FOnd Love thy pretty Flatteries cease, That feeble Hope you give; Unless' twoud make my happiness, In vain dear Boy; in vain you strive, It cannot keep my tortur'd Heart alive.
II.
Tho' thou shou'dst give me all the Joys, Luxurious Monarch's do possess, Without Aminta 'tis but empty noise, Dull and insipid happiness; And you in vain invite me to a Feast, Where my Aminta cannot be a Guest.

Page 86

III.
Ye glorious Trifles, I renounce ye all, Since she no part of all your splendour makes Let the Dull unconcern'd obey your call, Let the gay Fop, who his Pert Courtship takes; For Love, whilst he Profanes your Deity, Be Charm'd and Pleas'd with all your necessary vanity.
IV.
But give me leave, whose Soul's inspir'd, With sacred, but despairing Love.
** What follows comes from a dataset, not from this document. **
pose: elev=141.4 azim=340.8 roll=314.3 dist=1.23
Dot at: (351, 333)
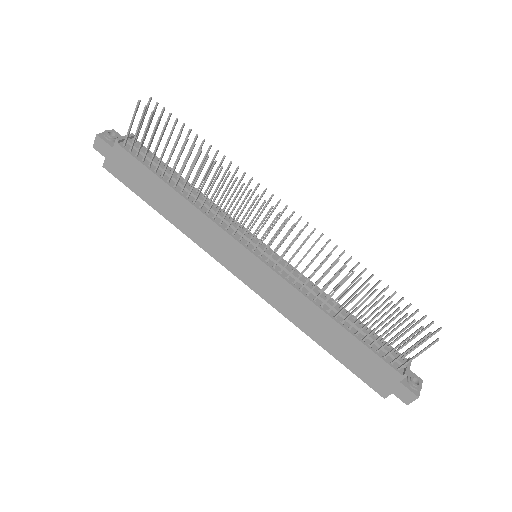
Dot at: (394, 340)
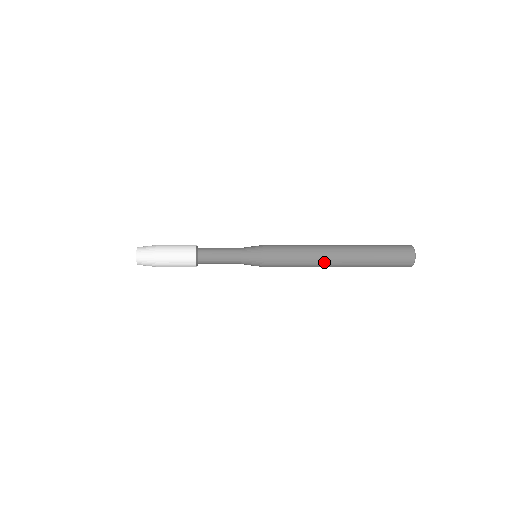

To dye from all your noise retir'd, And Buried lie within this silent Grove. For whilst I Live, my Soul's a prey, To insignificant desires, Whilst thou fond God of Love and Play, With all thy Darts, with all thy useless Fires,

Page 87

VVith all thy wanton flatteries cannot charm, Nor yet the frozen-hearted Virgin warm.
V.
Others by absence Cure their fire, Me it inrages more with pain; Each thought of my Aminta blows it higher, And distance strengthens my desire; I Faint with wishing, since I wish in vain; Either be gone fond Love, or let me dye, Hopeless desire admits no other remedy.
Here 'twas the height of Cruelty I prov'd, By absence from the sacred Maid I lov'd: And here had dy'd, but that Love found a way, Some Letters from Aminta to convey, Which all the tender marks of pity gave, And hope enough to make me wish to Live.

Page 88

From Duty, now the lovely Maid is freed, And calls me from my lonely solitude: Whose cruel Memory in a Moments space, The thoughts of coming Pleasures quite deface; With an impatient Lovers hast I flew, To the vast Blessing Love had set in view, But oh I found Aminta in a place, Where never any Lover happy was!